Sie liegt nicht da, wie sonst – viel gerader, fast rechtwinklig. Die Kleider scheinen ihr nicht zu passen, weil sie nicht über etwas Weiches fallen. Der Tod hat ihr die Weichheit genommen. Der Duft des Öls im Raum macht mir Angst. Er ist dumpf und legt sich so eng um mich wie der weiche Händedruck derer, die mit ihrem Tod umgehen können, als wäre er schon lange her, als gehöre der Tod zum Leben. Aber das tut er nicht. Zum ersten Mal wird mir klar, wie dunkel diese Grenze ist, wie undurchdringlich für die Augen der Lebenden. Der Tod ist nur Nicht-Leben. Wie in der Mengenlehre ist das Leben „A“, der Tod „Nicht-A“, alles ausser A. Ähnlich wie die Erde und das Universum um sie herum, aber ihr Tod hat keine Sterne und keine Sonnen. In ihr reflektiert und leuchtet nichts zu mir nach außen, um nicht zu sagen nach innen, weil der Tod das Außen ist. An ihren Augen sieht man es deutlich, weil sie ihr Leben lang geleuchtet haben.

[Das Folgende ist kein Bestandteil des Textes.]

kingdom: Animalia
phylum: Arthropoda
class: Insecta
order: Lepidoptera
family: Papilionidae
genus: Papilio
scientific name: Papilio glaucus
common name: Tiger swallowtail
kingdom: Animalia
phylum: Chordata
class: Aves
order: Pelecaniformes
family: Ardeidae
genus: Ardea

Gleichzeitig ist die Stille im Zimmer auch Ruhe. Eine Ruhe, wie man sie im Leben nie erreichen kann, strahlt von ihr aus. Diese totale, grenzenlose Ruhe im Tod erscheint mir als das einzige wirkliche Ziel im Leben, weil der Mensch erst dann das aufhört, was ihn täglich beglückt, schmerzt, antreibt – er hört auf zu leben. In den langen Momenten, in denen mir ihre regungslose Anwesenheit wirklich vorkommt, schäme ich mich dafür überhaupt zu denken, nicht nur bei ihr zu sein. Dann denke ich an meine Arbeit, an meinen Film, die Geschichte, an sie in dieser Geschichte. Ihr Tod kommt im Film nicht vor, und das ist gut so. Mir wird klar, dass der Film den Tod nicht greifen könnte. Die Liebe wie den Tod glauben wir aus der Erzählung heraus zu verstehen, interpretieren, antizipieren zu können – empathisch wie wir sind. Aber dem Tod ist mit Empathie nicht beizukommen. Der Tote ist kein Adressat. Sie, mit der wir gelebt haben, kommt gut ohne uns zurecht, besser als je zuvor. Der Tod ist das Gegenteil von Erzählung, nur Zustand und wird somit im Film zwangsläufig zum Zeichen. Die Erzählung ihres Lebens mit ihrer Vergangenheit, ihren Wünschen, Enttäuschungen, Zukunft und Gegenwart, trennt sich als Produkt des Körpers im Tod von ihr als Erzählerin und wird zu unserer Erzählung von ihr. Das wirkliche Drama hat aber in ihrem Leben selbst bestanden, in jedem Moment, jeder Wahrnehmung und Entscheidung. Alle unsere Geschichten brechen sich an der Gegenwart, an jedem neuen Augenblick, in dem ein Mensch handelt und auch der Film ist davor kein Fluchtweg, sondern nur ein Stück Leben im Angesicht einer Leinwand. In ihrer Sinnlosigkeit bildet die Kunst diesen Zustand ab. Film nicht im Sinne einer Geschichte, sondern im Sinne der Gegenwart oder vielleicht des Todes zu betrachten, würde auch bedeuten, in ihm keinen Mehrwert zu suchen, sondern nur den Ausdruck eines anderen Menschen wahrzunehmen, wie man auch den Menschen selbst wahrnimmt. Film ist dann eine Hülle wie ihre Haut, hinter der kein Leben mehr ist, sondern nur noch Erzählung, und die Frage nach dem Anfang und dem Ende der Narration ist die Frage nach dem Anfang und Ende des Lebens. Sie beginnt und endet mit ihm.